▶ _Records to use_
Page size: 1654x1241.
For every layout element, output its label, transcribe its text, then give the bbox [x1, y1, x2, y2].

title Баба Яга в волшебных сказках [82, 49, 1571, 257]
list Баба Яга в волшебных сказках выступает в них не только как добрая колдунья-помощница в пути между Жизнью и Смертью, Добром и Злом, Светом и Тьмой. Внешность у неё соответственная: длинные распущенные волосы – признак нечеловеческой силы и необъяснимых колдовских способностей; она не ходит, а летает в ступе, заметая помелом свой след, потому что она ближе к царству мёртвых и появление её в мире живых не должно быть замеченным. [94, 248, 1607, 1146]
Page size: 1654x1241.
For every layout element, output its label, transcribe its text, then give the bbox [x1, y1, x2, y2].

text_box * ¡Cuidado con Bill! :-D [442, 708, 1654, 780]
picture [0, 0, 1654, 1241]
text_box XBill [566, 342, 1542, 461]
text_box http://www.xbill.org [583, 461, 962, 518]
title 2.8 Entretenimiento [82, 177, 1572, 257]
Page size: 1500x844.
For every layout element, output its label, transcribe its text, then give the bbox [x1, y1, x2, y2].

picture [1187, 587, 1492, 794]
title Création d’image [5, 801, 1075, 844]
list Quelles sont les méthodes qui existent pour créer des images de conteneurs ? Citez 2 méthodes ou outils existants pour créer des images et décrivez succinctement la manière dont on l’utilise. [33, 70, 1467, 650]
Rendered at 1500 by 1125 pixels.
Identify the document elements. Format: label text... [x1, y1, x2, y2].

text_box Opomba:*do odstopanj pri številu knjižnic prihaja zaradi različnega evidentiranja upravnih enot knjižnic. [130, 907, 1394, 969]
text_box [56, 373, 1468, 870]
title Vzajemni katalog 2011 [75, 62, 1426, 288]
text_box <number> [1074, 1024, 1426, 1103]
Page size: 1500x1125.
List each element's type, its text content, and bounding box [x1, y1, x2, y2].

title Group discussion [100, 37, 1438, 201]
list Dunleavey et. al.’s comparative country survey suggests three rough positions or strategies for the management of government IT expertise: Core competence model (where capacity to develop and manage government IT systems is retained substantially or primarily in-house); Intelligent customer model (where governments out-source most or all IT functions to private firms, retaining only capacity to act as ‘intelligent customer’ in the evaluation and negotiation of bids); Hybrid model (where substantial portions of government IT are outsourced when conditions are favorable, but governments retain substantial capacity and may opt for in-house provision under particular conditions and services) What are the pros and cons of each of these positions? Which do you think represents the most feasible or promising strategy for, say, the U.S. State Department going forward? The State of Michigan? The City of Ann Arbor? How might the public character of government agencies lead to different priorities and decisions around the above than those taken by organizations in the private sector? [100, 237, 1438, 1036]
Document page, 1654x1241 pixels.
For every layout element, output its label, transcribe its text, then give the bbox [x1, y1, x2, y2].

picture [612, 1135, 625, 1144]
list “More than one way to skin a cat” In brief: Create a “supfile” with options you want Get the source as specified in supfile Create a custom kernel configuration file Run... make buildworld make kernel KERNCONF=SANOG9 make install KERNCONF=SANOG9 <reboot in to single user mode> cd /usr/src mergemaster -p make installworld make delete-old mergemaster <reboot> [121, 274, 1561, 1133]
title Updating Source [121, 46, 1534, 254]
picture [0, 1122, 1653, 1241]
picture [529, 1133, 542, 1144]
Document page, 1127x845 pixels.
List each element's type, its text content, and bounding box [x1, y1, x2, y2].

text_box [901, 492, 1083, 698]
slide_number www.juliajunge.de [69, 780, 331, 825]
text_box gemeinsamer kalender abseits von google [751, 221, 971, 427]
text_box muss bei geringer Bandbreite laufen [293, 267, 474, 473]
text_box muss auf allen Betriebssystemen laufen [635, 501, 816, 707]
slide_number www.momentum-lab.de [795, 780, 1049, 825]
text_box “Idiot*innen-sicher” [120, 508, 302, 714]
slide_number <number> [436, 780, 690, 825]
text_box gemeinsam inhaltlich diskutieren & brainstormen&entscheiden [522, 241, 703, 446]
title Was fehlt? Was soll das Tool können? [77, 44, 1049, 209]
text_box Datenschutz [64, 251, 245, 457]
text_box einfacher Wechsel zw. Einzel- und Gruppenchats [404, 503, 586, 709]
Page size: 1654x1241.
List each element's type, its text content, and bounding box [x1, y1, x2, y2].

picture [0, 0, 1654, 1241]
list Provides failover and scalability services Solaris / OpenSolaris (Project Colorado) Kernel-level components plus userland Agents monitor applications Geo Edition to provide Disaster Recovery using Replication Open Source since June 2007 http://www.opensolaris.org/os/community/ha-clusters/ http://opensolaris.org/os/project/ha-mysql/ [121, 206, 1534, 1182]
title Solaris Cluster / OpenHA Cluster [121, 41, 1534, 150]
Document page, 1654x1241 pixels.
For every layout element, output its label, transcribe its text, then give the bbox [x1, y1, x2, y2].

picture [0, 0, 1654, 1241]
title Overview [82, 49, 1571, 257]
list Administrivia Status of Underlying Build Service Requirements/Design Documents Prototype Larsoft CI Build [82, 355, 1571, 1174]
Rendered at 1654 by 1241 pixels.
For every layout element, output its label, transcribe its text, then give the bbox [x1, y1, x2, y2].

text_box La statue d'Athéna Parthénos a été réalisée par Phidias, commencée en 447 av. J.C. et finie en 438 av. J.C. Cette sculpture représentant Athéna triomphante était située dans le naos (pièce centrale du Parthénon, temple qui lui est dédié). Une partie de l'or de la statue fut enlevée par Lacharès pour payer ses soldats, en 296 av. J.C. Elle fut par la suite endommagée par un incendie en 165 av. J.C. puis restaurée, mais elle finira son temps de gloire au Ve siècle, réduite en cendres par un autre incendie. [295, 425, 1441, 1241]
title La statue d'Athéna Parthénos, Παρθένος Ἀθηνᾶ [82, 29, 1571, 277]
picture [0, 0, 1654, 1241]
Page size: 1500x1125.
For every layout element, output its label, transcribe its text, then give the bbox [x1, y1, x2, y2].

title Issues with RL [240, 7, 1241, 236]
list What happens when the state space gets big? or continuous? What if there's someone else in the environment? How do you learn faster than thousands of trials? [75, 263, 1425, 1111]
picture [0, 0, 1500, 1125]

▶ _Task directions_
Transcribe the rows word for word, starting with the first line and ending with the line that contains "title 2.8 Entretenimiento", and include both of those lines.

▶ _Result of the task_
Page size: 1654x1241.
For every layout element, output its label, transcribe its text, then give the bbox [x1, y1, x2, y2].

title Баба Яга в волшебных сказках [82, 49, 1571, 257]
list Баба Яга в волшебных сказках выступает в них не только как добрая колдунья-помощница в пути между Жизнью и Смертью, Добром и Злом, Светом и Тьмой. Внешность у неё соответственная: длинные распущенные волосы – признак нечеловеческой силы и необъяснимых колдовских способностей; она не ходит, а летает в ступе, заметая помелом свой след, потому что она ближе к царству мёртвых и появление её в мире живых не должно быть замеченным. [94, 248, 1607, 1146]
Page size: 1654x1241.
For every layout element, output its label, transcribe its text, then give the bbox [x1, y1, x2, y2].

text_box * ¡Cuidado con Bill! :-D [442, 708, 1654, 780]
picture [0, 0, 1654, 1241]
text_box XBill [566, 342, 1542, 461]
text_box http://www.xbill.org [583, 461, 962, 518]
title 2.8 Entretenimiento [82, 177, 1572, 257]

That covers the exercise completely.